(GIVEN TEXT)
──────────
An ipad might serve you better if your laptop is bigger than a netbook and you want a couch surfing machine. Lots of fun games as well. I find that most of the apps I used on the iphone are kinda pointless on the ipad as they typically involve travel (finding restaurants, navigation, getting tickets, etc). The screen is certainly much easier to read than a netbook (the 800x600 ones at least) and so far the no flash thing has not been much of a problem. It is big though, kinda awkward to tote around, unlike my k2 or iphone.


----------



## LibraryGirl (Dec 16, 2008)

Jason10mm, you bring up some good points that I need to consider. Mostly I want one just 'cause they're pretty and look fun, but I really don't know if I would use it so much as to warrant its purchase. 
I start back to school tomorrow and the students come back next Thursday. When some of my HS students come to the library, I'll ask them if they would show me theirs and let me play around with 'em, and I'll talk with them about how they use 'em.  I barely have time to play with the gadgets I have much less one more, but....
Thanks for your thoughts and time!


----------



## telracs (Jul 12, 2009)

If you don't buy it, I'll give you a cookie.


----------



## LibraryGirl (Dec 16, 2008)

Chocolate chunk chip??


----------



## Sofie (Dec 30, 2008)

I know this won't help you but...I have a desktop computer, a netbook for light surfing, a K2i, a K3 on the way, and an Ipod Touch which I use to play games and listen to music when I want a break from reading. I have room is my life for all of them and use each one frequently.


----------



## telracs (Jul 12, 2009)

LibraryGirl said:


> Chocolate chunk chip??


If that's what you want.


----------



## LibraryGirl (Dec 16, 2008)

Thank you, Scarlet...turns out chocolate was all I needed! Well, maybe not, but it certainly always helps   Thanks for the cookie!


----------



## telracs (Jul 12, 2009)

LibraryGirl said:


> Thank you, Scarlett...turns out chocolate was all I needed! Well, maybe not, but it certainly always helps  Thanks for the cookie!


Chocolate always helps (says the Godiva addict)


----------



## The Hooded Claw (Oct 12, 2009)

I didn't buy an ipod, but Scarlet never bought me a cookie! *sniff*


----------



## telracs (Jul 12, 2009)

The Hooded Claw said:


> I didn't buy an ipod, but Scarlet never bought me a cookie! *sniff*


I post weird books for you, and clean up your messes after you try and take over alternate universes. So you don't get cookies.

and you owe me more weird books.


----------



## sem (Oct 27, 2008)

I have an iPod touch and use it in my daily life. I do have music, audio books, videos and games on it but there are three apps that i use daily (well, almost). The first is shopshop - an app that lets me set up shopping lists by stores and makes a master list of all of my items. Just touch an item to add to list. I keep my calendar and contacts on the touch. It is always with me and I always know where I need to be. I also have an app called Keeper which stores all of my passwords which is great because I can use a variety and not worry about forgetting them. If someone tries to break into the program, it deletes all data after five tries. I also have a program that keeps track of my bills and reminds me to pay them so I am never late with a payment. Since I travel a lot, that last is good because I may be away from home when the bill comes. That is a lot of things that I can do from one very small devise. The entertainment apps are rarely used but are nice to have when I am away from home. At first, I thought of the touch as a luxury but the longer I have it the more of a necessity it has become. For me, it just works.
──────────
(Portion of a data file)
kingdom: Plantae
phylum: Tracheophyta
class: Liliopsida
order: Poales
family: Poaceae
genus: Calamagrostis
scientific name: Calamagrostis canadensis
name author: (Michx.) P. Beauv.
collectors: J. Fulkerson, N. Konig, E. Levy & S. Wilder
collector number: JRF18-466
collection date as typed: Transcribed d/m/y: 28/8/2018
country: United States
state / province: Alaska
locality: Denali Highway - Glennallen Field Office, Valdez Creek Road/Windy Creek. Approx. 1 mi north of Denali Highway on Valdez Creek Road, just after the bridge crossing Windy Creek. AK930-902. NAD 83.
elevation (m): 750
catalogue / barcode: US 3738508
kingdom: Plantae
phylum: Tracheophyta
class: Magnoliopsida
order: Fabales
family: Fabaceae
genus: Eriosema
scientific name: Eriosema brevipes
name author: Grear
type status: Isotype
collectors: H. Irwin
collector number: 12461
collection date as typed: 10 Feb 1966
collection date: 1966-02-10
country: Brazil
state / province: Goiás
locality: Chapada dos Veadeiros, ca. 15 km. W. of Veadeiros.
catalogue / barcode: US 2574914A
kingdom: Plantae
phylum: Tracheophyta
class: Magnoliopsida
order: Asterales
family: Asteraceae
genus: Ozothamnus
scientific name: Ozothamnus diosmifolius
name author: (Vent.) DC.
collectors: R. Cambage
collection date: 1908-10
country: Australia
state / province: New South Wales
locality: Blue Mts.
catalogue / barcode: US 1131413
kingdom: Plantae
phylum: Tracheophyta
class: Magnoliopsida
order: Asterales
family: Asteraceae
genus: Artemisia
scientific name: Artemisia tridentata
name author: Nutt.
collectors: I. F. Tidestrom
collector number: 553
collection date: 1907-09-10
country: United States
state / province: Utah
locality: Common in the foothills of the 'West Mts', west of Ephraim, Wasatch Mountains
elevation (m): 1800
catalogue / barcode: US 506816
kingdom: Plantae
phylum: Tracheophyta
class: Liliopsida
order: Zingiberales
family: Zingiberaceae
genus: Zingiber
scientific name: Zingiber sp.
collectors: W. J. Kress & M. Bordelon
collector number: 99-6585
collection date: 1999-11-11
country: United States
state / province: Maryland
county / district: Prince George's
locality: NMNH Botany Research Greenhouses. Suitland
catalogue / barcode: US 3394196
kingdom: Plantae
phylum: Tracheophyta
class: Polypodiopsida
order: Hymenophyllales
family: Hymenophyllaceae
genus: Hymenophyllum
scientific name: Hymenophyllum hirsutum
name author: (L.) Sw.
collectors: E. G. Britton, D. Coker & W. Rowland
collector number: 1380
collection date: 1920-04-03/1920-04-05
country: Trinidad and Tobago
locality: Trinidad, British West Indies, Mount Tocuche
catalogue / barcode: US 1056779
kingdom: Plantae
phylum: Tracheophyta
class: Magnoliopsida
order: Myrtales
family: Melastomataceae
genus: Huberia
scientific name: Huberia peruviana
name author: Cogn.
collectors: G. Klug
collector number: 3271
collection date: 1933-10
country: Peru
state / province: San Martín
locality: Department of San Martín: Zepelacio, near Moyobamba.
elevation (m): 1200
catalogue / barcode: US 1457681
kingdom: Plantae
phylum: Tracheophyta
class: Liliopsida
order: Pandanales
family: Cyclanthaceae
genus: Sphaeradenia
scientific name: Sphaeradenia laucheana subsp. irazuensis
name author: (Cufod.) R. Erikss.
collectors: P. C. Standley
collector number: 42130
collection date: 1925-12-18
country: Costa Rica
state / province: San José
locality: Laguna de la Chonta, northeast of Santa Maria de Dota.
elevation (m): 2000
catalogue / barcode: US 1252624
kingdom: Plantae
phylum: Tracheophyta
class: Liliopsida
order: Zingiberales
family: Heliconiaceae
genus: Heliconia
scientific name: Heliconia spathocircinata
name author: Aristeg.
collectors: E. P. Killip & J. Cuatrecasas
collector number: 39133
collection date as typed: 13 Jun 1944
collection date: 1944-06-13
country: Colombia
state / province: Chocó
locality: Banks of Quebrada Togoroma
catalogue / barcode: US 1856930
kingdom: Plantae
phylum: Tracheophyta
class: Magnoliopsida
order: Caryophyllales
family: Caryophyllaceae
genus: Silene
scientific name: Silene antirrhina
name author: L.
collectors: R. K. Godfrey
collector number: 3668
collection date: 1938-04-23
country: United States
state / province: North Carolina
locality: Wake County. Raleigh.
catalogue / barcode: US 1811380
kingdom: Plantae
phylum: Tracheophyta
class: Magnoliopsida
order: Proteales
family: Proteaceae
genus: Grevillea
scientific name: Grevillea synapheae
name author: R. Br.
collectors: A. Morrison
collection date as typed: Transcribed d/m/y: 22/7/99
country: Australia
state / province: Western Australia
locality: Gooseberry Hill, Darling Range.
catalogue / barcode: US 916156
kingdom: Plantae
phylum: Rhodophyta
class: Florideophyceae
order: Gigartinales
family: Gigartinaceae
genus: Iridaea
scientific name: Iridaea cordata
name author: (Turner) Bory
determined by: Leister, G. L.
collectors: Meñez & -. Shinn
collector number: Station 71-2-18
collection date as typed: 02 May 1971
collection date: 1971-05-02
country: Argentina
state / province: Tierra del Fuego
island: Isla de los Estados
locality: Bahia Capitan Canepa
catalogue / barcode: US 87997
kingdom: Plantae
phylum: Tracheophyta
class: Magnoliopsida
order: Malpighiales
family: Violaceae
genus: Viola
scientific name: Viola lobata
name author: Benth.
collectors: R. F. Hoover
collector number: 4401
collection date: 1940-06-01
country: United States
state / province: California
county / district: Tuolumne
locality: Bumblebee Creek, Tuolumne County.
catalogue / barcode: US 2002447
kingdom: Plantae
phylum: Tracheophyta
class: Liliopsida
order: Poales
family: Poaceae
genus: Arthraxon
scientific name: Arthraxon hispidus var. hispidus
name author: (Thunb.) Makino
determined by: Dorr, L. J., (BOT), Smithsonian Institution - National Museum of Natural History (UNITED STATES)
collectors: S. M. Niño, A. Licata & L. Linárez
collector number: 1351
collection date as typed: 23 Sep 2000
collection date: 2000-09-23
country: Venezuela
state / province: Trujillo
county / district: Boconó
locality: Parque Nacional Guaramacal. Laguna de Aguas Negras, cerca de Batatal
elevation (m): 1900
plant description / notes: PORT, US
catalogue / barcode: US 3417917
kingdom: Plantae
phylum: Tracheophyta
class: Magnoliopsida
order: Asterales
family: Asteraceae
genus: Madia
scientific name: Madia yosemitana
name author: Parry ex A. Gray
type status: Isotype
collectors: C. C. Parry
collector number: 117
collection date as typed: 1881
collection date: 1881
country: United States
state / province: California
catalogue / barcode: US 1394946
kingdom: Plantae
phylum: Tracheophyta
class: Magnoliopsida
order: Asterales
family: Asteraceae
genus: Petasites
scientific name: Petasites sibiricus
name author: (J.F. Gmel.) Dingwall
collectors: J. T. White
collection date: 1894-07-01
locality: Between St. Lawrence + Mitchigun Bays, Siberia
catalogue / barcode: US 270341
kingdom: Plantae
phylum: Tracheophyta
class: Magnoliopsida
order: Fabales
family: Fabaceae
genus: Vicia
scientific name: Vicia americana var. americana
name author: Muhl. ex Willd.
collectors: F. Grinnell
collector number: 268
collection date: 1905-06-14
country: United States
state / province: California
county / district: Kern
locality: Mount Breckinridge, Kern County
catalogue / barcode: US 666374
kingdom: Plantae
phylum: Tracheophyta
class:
──────────
Answer the following questions using the forum thread above.
1. Which netbook screen resolution does the first post compare unfavorably with the iPad's screen?
2. According to LibraryGirl, when do the students return?
3. According to sem, what does the Keeper app do if someone tries to break into it?

(TASK ANSWER)
1. 800x600.
2. Next Thursday.
3. It deletes all data after five tries.